---------- DOCUMENT SEGMENT
This is a subclass of :py:class:`collections.abc.MutableSequence` containing a list of
:class:`turbomoleio.output.states.State`. The states are sorted in ascending order based on the
eigenvalues and each ``State`` contains the information about the eigenvalue, the irreducible
representation, the index associated with the irreducible representation, the occupation and,
for UHF calculations, the spin.
Similarly to the other output parsing objects it can be instantiated using the ``from_file``
class method
.. code-block:: python
states = States.from_file("control")
Here, in general, the control file alone is not enough and the code needs to access
the ``$scfmo``, ``$uhfmo_alpha`` and ``$uhfmo_beta`` datagroups, that are usually stored
in external files, to read the eigenvalues. If the files are not available the generation
of the object fails.
The ``States`` object offer various methods to extract further information from the list
of states, like the ``gap`` or the ``has_hole`` to determine if in the list of eigenstates
there is one empty state with energy lower than some occupied state. You can check the
rest of the API to have a list of the methods available.
--------------------
- EXERCISE INSTRUCTIONS
[1] According to the passage on the States object, why is the control file alone generally not enough to create a States object?
[2] Reproduce the passage on the States object from "Here, in general, the" up to and including "the object fails.".
---------- INFORMATION PROVIDED
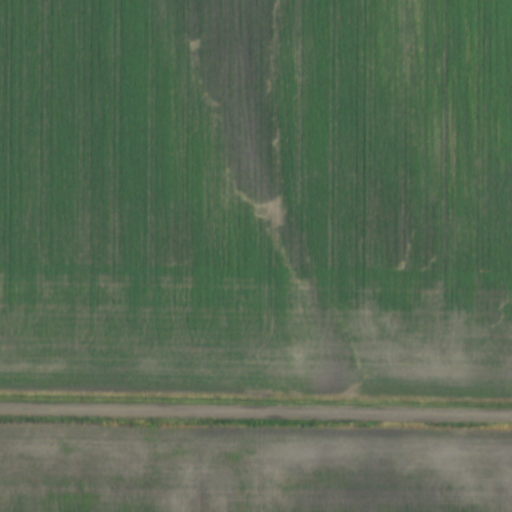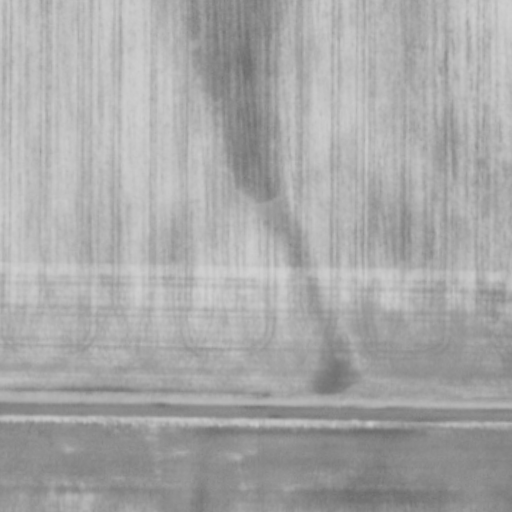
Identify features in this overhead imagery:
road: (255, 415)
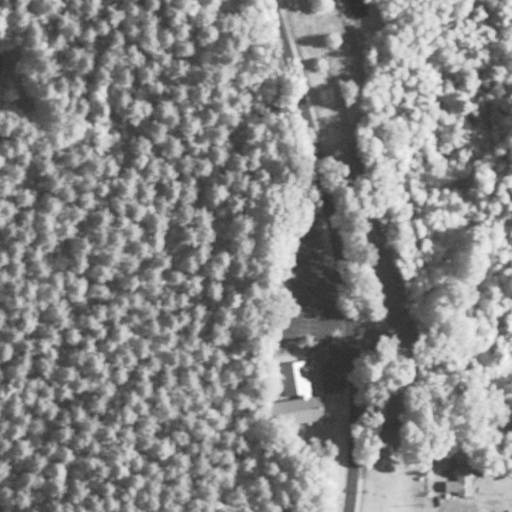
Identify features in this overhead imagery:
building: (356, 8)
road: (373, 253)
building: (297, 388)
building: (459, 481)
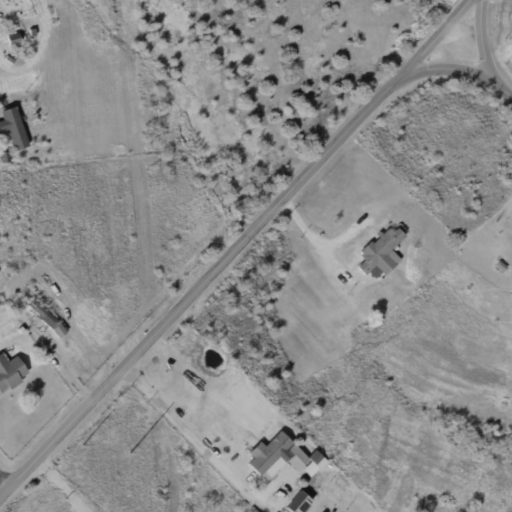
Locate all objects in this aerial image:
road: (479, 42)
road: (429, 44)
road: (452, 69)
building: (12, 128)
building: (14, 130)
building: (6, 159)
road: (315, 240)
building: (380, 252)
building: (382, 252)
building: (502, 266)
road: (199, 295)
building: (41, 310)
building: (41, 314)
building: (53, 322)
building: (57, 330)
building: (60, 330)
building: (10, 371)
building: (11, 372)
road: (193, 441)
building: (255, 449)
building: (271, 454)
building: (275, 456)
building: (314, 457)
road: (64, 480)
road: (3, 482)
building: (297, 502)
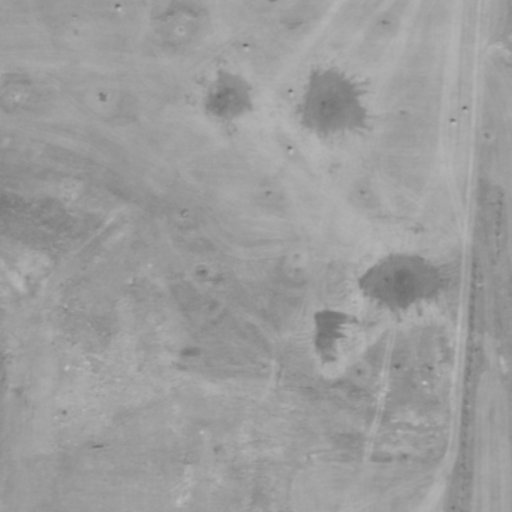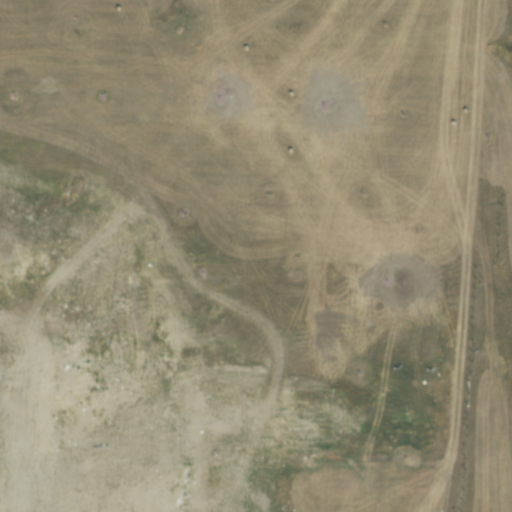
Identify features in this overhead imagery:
--------------------
- PER-TASK OUTPUTS
[1] The code has to read the eigenvalues from the $scfmo, $uhfmo_alpha and $uhfmo_beta datagroups, which are usually stored in external files rather than in the control file. If those files are not available, creating the object fails.

[2]
Here, in general, the control file alone is not enough and the code needs to access
the ``$scfmo``, ``$uhfmo_alpha`` and ``$uhfmo_beta`` datagroups, that are usually stored
in external files, to read the eigenvalues. If the files are not available the generation
of the object fails.